My understanding is that to get autograd work, we will also need to register the corresponding backward function. However, I could not find how this works. I checked PyTorch source code (torch/csrc/autograd/generated/VariableTypeEverything.cpp) and could not find where backward functions are registered either.

Help will be appreciated!

You implement it in C++ similarly to in Python via autograd.Function. You then have to register an op that uses your autograd function.
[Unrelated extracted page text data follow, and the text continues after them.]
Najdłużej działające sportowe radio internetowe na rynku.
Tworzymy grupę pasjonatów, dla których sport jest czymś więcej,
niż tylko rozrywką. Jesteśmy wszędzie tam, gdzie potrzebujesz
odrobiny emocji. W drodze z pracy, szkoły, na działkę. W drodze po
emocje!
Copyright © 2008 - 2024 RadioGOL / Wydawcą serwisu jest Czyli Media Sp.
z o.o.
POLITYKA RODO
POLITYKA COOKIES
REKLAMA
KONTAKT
See this example

#include <torch/script.h>
#include <torch/all.h>

#include <iostream>
#include <memory>

using namespace at;
using torch::Tensor;
using torch::autograd::AutogradContext;
using torch::autograd::Variable;
using torch::autograd::variable_list;

// computes f(x) = 2x
class MyDouble : public torch::autograd::Function<MyDouble> {
 public:
  static variable_list forward(
      AutogradContext* ctx,
      Variable input) {
    return {input + input};
  }

  static variable_list backward(
      AutogradContext* ctx,
      variable_list grad_output) {
    return {torch::ones({2, 2}) + 1};
  }
};

Tensor double_op(const Tensor& input) {
  return MyDouble::apply(input)[0];
}

static auto registry =
  torch::RegisterOperators("my_ops::double_op", &double_op);

and in Python

import torch

torch.ops.load_library("build/libmy_custom_op.so")

@torch.jit.script
def fn(x):
    return torch.ops.my_ops.double_op(x)

x = torch.randn(2, 2, requires_grad=True)
print(fn(x))
x.backward(torch.ones(2, 2))
3 Likes

Hi, saw this thread and thought i’d post an interesting issue - perhaps you could see whats wrong?
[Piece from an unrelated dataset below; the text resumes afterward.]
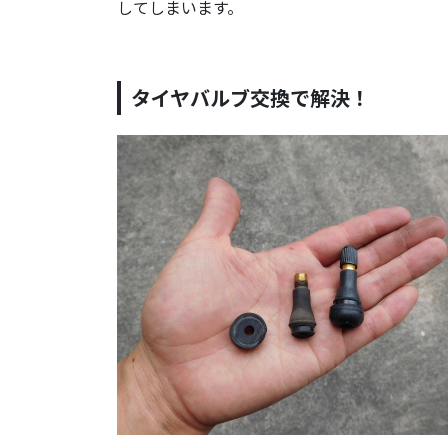
してしまいます。
タイヤバルブ交換で解決！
If you modify your python script to:

import torch

torch.ops.load_library("build/libmy_custom_op.so")

@torch.jit.script
def fn(x):
    xxx = torch.pow(x, 2)
    return xxx * torch.ops.my_ops.double_op(x)

x1 = torch.tensor([[0.3, 0.5], [2.0, 0.7]], requires_grad=True)
x2 = torch.tensor([[0.3, 0.5], [2.0, 0.7]], requires_grad=True)

print(fn(x1))
x1.backward(torch.ones(2, 2))

print (x1.grad)

torch_only = torch.sum(torch.pow(x2, 2) * 2 * x2)
print (torch_only)

torch_only.backward(torch.ones(2, 2))
print (x2.grad)

then you’ll notice that the gradients between the torch-only function and the composite torchscript + pytorch are different. The torch-only function has the correct gradients.